_Opdrachten_
**A)** Wie trad volgens de uitspraak van de Rechtbank Den Haag op als gemachtigde van eiser?
**B)** Geef uit de uitspraak van de Rechtbank Den Haag de tekst letterlijk terug vanaf "Met het besluit" tot en met "Vreemdelingenwet 2000 (Vw).".
**C)** Vervolg de uitspraak van de Rechtbank Den Haag na de laatste zin die getoond wordt.

ECLI:NL:RBDHA:2021:9403

Rechtbank Den Haag

Datum uitspraak
1 juli 2021
Publicatiedatum
26 augustus 2021
Zaaknummer
NL21.8973
Instantie
Rechtbank Den Haag
Type
Uitspraak
Rechtsgebied
Bestuursrecht; Vreemdelingenrecht
Procedures
  • Eerste aanleg - enkelvoudig
Vindplaatsen
  • Rechtspraak.nl
AI samenvatting door LexboostAutomatisch gegenereerd

Afwijzing asielaanvraag op grond van veilig derde land; beoordeling van banden met Brazilië

In deze zaak heeft de Rechtbank Den Haag op 1 juli 2021 uitspraak gedaan in een asielprocedure waarbij de eiser, een Syrische nationaliteit houder, zijn asielaanvraag niet-ontvankelijk verklaard zag. De staatssecretaris van Justitie en Veiligheid had op 7 juni 2021 besloten dat de asielaanvraag van eiser niet-ontvankelijk was, omdat Brazilië als veilig derde land werd beschouwd. Eiser had een verblijfsvergunning in Brazilië en zijn banden met dat land werden als sterker beoordeeld dan zijn banden met Nederland. Tijdens de zitting op 28 juni 2021, waar eiser werd bijgestaan door zijn gemachtigde en een tolk, werd de zaak behandeld via een Skype-verbinding. Eiser voerde aan dat hij niet terug kon naar Brazilië vanwege de medische zorg die zijn dochter nodig had en dat hij in Nederland werk had. De rechtbank oordeelde dat de staatssecretaris terecht had vastgesteld dat Brazilië als veilig derde land kon worden aangemerkt. Eiser had niet voldoende onderbouwd dat hij in Brazilië gevaar zou lopen. De rechtbank concludeerde dat de asielaanvraag niet inhoudelijk kon worden beoordeeld, omdat deze niet-ontvankelijk was verklaard op basis van de Vreemdelingenwet. Het beroep van eiser werd ongegrond verklaard, en de rechtbank oordeelde dat er geen aanleiding was voor een proceskostenveroordeling.

Uitspraak

RECHTBANK DEN HAAG

Zittingsplaats Amsterdam
Bestuursrecht
zaaknummer: NL21.8973

uitspraak van de enkelvoudige kamer in de zaak tussen

[eiser] , eiser

[V-nummer]
(gemachtigde: mr. M. Issa),
en

de staatssecretaris van Justitie en Veiligheid, verweerder

(gemachtigde: mr. H. Remerie).

Procesverloop

Met het besluit van 7 juni 2021 (het bestreden besluit) heeft verweerder de asielaanvraag van eiser niet-ontvankelijk verklaard op grond van artikel 30a, eerste lid, onder c, van de Vreemdelingenwet 2000 (Vw).
Eiser heeft tegen het bestreden besluit beroep ingesteld.

Items uit een dataset

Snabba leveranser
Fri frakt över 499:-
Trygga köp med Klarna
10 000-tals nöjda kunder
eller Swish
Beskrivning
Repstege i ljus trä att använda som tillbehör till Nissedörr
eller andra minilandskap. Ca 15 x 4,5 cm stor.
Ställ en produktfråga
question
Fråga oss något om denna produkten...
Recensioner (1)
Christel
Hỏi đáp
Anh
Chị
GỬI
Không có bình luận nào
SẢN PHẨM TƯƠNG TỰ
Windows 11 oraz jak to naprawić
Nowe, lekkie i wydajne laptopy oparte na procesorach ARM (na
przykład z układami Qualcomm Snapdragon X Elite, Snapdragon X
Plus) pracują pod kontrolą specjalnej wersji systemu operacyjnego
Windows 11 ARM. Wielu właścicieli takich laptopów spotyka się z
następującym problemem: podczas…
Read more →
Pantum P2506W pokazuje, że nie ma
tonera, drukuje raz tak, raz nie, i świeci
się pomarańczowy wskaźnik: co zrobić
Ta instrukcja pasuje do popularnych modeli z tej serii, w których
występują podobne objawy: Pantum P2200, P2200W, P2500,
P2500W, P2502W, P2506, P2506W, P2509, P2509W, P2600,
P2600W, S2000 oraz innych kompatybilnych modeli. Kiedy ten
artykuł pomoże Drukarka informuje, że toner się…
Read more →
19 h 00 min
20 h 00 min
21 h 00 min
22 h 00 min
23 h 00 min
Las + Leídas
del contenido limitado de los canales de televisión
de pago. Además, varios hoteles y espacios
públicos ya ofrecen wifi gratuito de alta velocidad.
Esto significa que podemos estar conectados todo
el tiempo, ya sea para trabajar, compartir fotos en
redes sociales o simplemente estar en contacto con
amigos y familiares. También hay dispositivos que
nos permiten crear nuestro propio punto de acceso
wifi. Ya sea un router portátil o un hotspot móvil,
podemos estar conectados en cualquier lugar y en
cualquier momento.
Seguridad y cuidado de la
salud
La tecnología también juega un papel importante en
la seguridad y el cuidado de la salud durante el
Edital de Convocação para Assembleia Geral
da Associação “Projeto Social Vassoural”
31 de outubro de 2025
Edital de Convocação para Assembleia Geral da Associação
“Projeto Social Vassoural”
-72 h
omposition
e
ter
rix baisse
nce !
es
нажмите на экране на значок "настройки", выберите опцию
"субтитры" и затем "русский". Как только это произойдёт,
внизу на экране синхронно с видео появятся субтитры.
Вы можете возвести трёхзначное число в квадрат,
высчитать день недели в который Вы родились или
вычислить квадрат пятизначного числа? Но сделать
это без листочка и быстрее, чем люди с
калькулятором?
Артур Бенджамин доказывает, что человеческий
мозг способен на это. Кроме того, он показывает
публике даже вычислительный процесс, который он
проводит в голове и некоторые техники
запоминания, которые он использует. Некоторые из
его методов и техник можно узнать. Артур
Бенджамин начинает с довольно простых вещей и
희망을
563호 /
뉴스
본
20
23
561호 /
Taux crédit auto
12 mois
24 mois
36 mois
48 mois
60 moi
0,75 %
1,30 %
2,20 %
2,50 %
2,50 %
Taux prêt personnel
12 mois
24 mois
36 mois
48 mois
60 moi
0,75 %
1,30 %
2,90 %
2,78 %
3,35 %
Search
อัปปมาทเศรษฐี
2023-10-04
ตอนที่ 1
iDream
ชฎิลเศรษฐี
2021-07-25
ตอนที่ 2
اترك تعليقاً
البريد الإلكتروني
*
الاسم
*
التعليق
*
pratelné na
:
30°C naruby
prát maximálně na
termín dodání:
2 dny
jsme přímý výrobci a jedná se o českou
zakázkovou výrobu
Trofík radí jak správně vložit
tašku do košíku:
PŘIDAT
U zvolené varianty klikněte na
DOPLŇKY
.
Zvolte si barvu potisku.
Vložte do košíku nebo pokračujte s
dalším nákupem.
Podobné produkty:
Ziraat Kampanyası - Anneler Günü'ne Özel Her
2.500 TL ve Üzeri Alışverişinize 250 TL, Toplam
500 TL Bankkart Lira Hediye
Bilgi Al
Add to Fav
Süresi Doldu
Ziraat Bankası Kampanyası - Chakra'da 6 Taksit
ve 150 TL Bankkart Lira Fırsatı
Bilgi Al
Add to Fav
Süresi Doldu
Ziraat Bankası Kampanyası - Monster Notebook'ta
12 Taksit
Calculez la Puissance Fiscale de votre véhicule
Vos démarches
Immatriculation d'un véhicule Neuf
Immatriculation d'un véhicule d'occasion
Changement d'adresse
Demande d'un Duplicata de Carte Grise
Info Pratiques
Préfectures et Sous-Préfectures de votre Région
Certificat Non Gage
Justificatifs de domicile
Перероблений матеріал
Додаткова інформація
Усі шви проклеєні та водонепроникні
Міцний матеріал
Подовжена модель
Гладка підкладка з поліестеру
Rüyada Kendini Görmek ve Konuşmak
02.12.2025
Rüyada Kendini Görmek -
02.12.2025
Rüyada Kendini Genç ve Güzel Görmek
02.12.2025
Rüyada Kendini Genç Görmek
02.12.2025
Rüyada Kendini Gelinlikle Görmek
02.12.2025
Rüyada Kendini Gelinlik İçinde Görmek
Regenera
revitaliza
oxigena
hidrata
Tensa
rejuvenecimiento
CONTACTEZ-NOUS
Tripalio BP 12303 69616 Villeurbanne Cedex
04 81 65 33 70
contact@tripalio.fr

_Antwoorden_
**A)** Mr. M. Issa.

**B)**
Met het besluit van 7 juni 2021 (het bestreden besluit) heeft verweerder de asielaanvraag van eiser niet-ontvankelijk verklaard op grond van artikel 30a, eerste lid, onder c, van de Vreemdelingenwet 2000 (Vw).

**C)**
De rechtbank heeft het beroep op 28 juni 2021 met behulp van een Skype-beeldverbinding op zitting behandeld. Eiser is verschenen, bijgestaan door zijn gemachtigde. Als tolk is verschenen R. Mohammed. Verweerder heeft zich laten vertegenwoordigen door zijn gemachtigde.

Overwegingen

1.1.
Eiser heeft de Syrische nationaliteit en is geboren op [geboortedatum] 1981. Eiser heeft een verblijfsvergunning met actieve status in Brazilië, geldig tot [dag] december 2023. Eisers dochter is in 2014 in Brazilië geboren en heeft daardoor de Braziliaanse nationaliteit. Zijn (inmiddels ex-)vrouw heeft in 2017 de Braziliaanse nationaliteit gekregen. Eiser heeft daarnaast bij een Braziliaanse vrouw een zoon, eveneens met Braziliaanse nationaliteit. Eisers (ex-)vrouw heeft in Nederland verblijfsvergunning asiel gekregen. In verband daarmee heeft eiser in Nederland een verblijfsvergunning nareis op grond van artikel 29, tweede lid, onder a, van de Vw, geldig van 15 oktober 2019 tot 15 oktober 2024.
1.2.
Eisers vrouw heeft bij verweerder gemeld dat de gezinsband met eiser is verbroken, omdat het huwelijk duurzaam is ontwricht en de echtscheiding wordt aangevraagd. Daarna heeft eiser op 19 december 2019 asiel aangevraagd in Nederland. Verweerder is voornemens om de nareisvergunning van eiser in te trekken.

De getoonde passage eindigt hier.